Velásquez Ferrer tenía 22 años cuando ocurrieron los hechos y la última vez que supo de su madre, estaba dentro del Palacio de Justicia.
- ¿Cuál es su sensación tras conocer la difícil noticia?Siento que en este caso hubo un gran engaño por parte del Estado, que debería proteger y ayudar a los ciudadanos y hasta hoy me doy cuenta de esa gran mentira, tengo dolor y tengo rabia.Después de 30 años saber semejante noticia, no tiene presentación.

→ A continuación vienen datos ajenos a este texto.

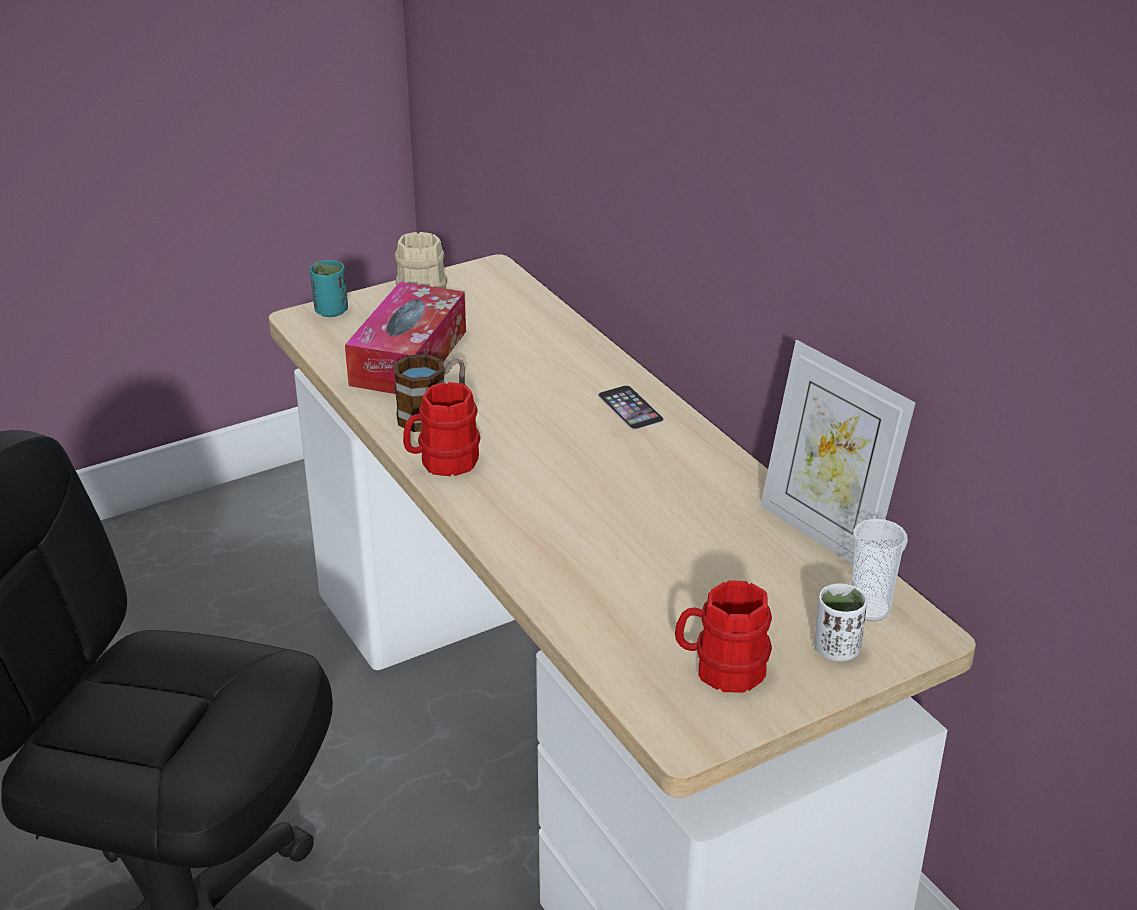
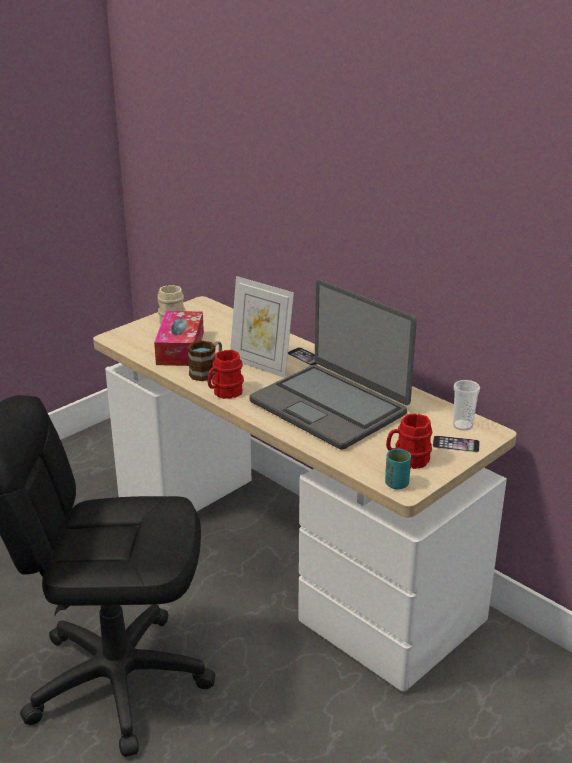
camera: 15 degrees left, 5 degrees down
turquoise cup [310,260,348,317] -> turquoise cup moved to [385,449,411,489]
picture frame [760,340,916,564] -> picture frame moved to [230,276,294,378]
white cup [814,583,867,661] -> phone [433,435,480,452]
none -> laptop [249,280,417,450]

- ¿Qué hacía su mamá cuando ocurrieron los hechos?Ese día ella fue al centro de la ciudad a una oficina de una amiga suya, en el Palacio de Justicia, y cuando trató de salir ya no pudo. Tuve una conversación con ella cuando estaba dentro del Palacio, y me dijo que no podía salir, y que no sabía lo que estaba pasando.A mí me dieron un documento en 2009, donde certificaba que los restos si pertenecían a mi mamá y que ella había fallecido en esos hechos.
- ¿Cómo recuerda a su madre?Mi mamá era ama de casa. Tenía 54 años cuando ocurrieron los hechos y era una mujer sana, muy tranquila, que se preocupaba mucho por su hogar y por su familia.En esos días mi mamá tenía previsto hacer un viaje el 9 de noviembre, para ir a saludar a mi abuela por su cumpleaños a Cartagena.
- ¿Qué hará ahora para encontrar los restos de su madre?Empezamos el proceso desde cero, vamos a volver a repetir esta situación, como lo es perder a mi mamá, es volver a tener la incertidumbre, no sé en dónde buscarla. La última vez hablamos telefónicamente, cuando estaba en el Palacio de Justicia, pero ¿ahora qué hago? ¿Dónde la busco?Yo quiero saber la verdad, yo quiero que me digan el paradero de mi mamá.Ahora los familiares que saben el paradero de sus familiares están tranquilos, nosotros ahora en una total incertidumbre después de 30 años.
- ¿Quién le notificó la noticia?Me enteré por los medios, nadie hasta el momento se ha acercado a decirme que los restos no corresponden a los de mi mamá.Fuimos al Cementerio Central ha llorar a unos restos que no eran de mi mamá, durante 30 años, le llevamos flores, le oramos y ahora estamos junto a mi familia en un limbo.